(Task inputs Opens)
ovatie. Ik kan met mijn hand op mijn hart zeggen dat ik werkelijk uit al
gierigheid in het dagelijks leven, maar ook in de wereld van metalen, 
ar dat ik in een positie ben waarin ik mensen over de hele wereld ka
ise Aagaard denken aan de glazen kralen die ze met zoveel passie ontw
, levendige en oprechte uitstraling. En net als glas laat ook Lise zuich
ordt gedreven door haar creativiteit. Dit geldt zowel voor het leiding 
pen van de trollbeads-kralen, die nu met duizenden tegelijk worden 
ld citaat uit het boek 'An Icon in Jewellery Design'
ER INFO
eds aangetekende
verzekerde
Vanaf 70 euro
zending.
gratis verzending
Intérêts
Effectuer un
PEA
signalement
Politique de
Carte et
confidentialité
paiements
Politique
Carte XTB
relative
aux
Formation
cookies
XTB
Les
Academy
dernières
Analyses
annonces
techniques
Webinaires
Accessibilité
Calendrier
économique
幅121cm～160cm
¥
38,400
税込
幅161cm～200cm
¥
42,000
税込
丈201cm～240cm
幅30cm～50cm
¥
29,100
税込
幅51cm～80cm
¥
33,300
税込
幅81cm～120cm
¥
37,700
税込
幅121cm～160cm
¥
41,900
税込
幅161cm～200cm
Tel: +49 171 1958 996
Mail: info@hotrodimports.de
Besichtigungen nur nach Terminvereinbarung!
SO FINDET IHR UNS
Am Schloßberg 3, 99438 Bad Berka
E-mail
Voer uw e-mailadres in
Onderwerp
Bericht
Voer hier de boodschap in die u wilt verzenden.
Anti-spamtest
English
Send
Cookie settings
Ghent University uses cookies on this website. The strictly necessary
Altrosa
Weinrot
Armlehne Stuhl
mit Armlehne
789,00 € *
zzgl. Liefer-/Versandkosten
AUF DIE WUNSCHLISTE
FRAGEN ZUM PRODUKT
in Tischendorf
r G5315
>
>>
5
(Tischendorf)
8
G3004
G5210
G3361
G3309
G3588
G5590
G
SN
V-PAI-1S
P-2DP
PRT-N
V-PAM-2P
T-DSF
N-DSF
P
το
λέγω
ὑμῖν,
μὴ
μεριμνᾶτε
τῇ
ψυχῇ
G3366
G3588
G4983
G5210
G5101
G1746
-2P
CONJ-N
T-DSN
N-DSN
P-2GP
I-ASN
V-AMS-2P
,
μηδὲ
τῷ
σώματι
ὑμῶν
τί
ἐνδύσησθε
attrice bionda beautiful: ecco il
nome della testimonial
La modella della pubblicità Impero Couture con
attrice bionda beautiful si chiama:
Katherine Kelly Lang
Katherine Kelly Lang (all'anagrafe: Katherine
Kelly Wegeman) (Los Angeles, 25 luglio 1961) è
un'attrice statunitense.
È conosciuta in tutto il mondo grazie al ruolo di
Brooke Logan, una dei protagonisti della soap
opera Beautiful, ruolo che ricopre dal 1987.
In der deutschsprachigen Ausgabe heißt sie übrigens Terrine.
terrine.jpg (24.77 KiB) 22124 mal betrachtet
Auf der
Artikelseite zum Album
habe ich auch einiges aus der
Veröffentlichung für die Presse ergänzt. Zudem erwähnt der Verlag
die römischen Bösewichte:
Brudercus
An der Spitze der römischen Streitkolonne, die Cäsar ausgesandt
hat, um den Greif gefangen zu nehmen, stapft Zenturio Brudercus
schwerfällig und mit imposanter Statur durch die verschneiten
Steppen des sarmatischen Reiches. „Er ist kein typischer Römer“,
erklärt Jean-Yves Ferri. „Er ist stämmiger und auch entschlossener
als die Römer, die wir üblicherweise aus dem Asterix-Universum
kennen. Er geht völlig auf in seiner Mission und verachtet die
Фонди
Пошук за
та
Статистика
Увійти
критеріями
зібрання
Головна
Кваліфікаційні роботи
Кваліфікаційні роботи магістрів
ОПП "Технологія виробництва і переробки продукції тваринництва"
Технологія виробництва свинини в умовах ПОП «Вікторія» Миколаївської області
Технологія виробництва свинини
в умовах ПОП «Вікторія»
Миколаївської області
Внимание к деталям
(Task inputs Closes)
Start to finish, give the listing again exactly.

ovatie. Ik kan met mijn hand op mijn hart zeggen dat ik werkelijk uit al
gierigheid in het dagelijks leven, maar ook in de wereld van metalen, 
ar dat ik in een positie ben waarin ik mensen over de hele wereld ka
ise Aagaard denken aan de glazen kralen die ze met zoveel passie ontw
, levendige en oprechte uitstraling. En net als glas laat ook Lise zuich
ordt gedreven door haar creativiteit. Dit geldt zowel voor het leiding 
pen van de trollbeads-kralen, die nu met duizenden tegelijk worden 
ld citaat uit het boek 'An Icon in Jewellery Design'
ER INFO
eds aangetekende
verzekerde
Vanaf 70 euro
zending.
gratis verzending
Intérêts
Effectuer un
PEA
signalement
Politique de
Carte et
confidentialité
paiements
Politique
Carte XTB
relative
aux
Formation
cookies
XTB
Les
Academy
dernières
Analyses
annonces
techniques
Webinaires
Accessibilité
Calendrier
économique
幅121cm～160cm
¥
38,400
税込
幅161cm～200cm
¥
42,000
税込
丈201cm～240cm
幅30cm～50cm
¥
29,100
税込
幅51cm～80cm
¥
33,300
税込
幅81cm～120cm
¥
37,700
税込
幅121cm～160cm
¥
41,900
税込
幅161cm～200cm
Tel: +49 171 1958 996
Mail: info@hotrodimports.de
Besichtigungen nur nach Terminvereinbarung!
SO FINDET IHR UNS
Am Schloßberg 3, 99438 Bad Berka
E-mail
Voer uw e-mailadres in
Onderwerp
Bericht
Voer hier de boodschap in die u wilt verzenden.
Anti-spamtest
English
Send
Cookie settings
Ghent University uses cookies on this website. The strictly necessary
Altrosa
Weinrot
Armlehne Stuhl
mit Armlehne
789,00 € *
zzgl. Liefer-/Versandkosten
AUF DIE WUNSCHLISTE
FRAGEN ZUM PRODUKT
in Tischendorf
r G5315
>
>>
5
(Tischendorf)
8
G3004
G5210
G3361
G3309
G3588
G5590
G
SN
V-PAI-1S
P-2DP
PRT-N
V-PAM-2P
T-DSF
N-DSF
P
το
λέγω
ὑμῖν,
μὴ
μεριμνᾶτε
τῇ
ψυχῇ
G3366
G3588
G4983
G5210
G5101
G1746
-2P
CONJ-N
T-DSN
N-DSN
P-2GP
I-ASN
V-AMS-2P
,
μηδὲ
τῷ
σώματι
ὑμῶν
τί
ἐνδύσησθε
attrice bionda beautiful: ecco il
nome della testimonial
La modella della pubblicità Impero Couture con
attrice bionda beautiful si chiama:
Katherine Kelly Lang
Katherine Kelly Lang (all'anagrafe: Katherine
Kelly Wegeman) (Los Angeles, 25 luglio 1961) è
un'attrice statunitense.
È conosciuta in tutto il mondo grazie al ruolo di
Brooke Logan, una dei protagonisti della soap
opera Beautiful, ruolo che ricopre dal 1987.
In der deutschsprachigen Ausgabe heißt sie übrigens Terrine.
terrine.jpg (24.77 KiB) 22124 mal betrachtet
Auf der
Artikelseite zum Album
habe ich auch einiges aus der
Veröffentlichung für die Presse ergänzt. Zudem erwähnt der Verlag
die römischen Bösewichte:
Brudercus
An der Spitze der römischen Streitkolonne, die Cäsar ausgesandt
hat, um den Greif gefangen zu nehmen, stapft Zenturio Brudercus
schwerfällig und mit imposanter Statur durch die verschneiten
Steppen des sarmatischen Reiches. „Er ist kein typischer Römer“,
erklärt Jean-Yves Ferri. „Er ist stämmiger und auch entschlossener
als die Römer, die wir üblicherweise aus dem Asterix-Universum
kennen. Er geht völlig auf in seiner Mission und verachtet die
Фонди
Пошук за
та
Статистика
Увійти
критеріями
зібрання
Головна
Кваліфікаційні роботи
Кваліфікаційні роботи магістрів
ОПП "Технологія виробництва і переробки продукції тваринництва"
Технологія виробництва свинини в умовах ПОП «Вікторія» Миколаївської області
Технологія виробництва свинини
в умовах ПОП «Вікторія»
Миколаївської області
Внимание к деталям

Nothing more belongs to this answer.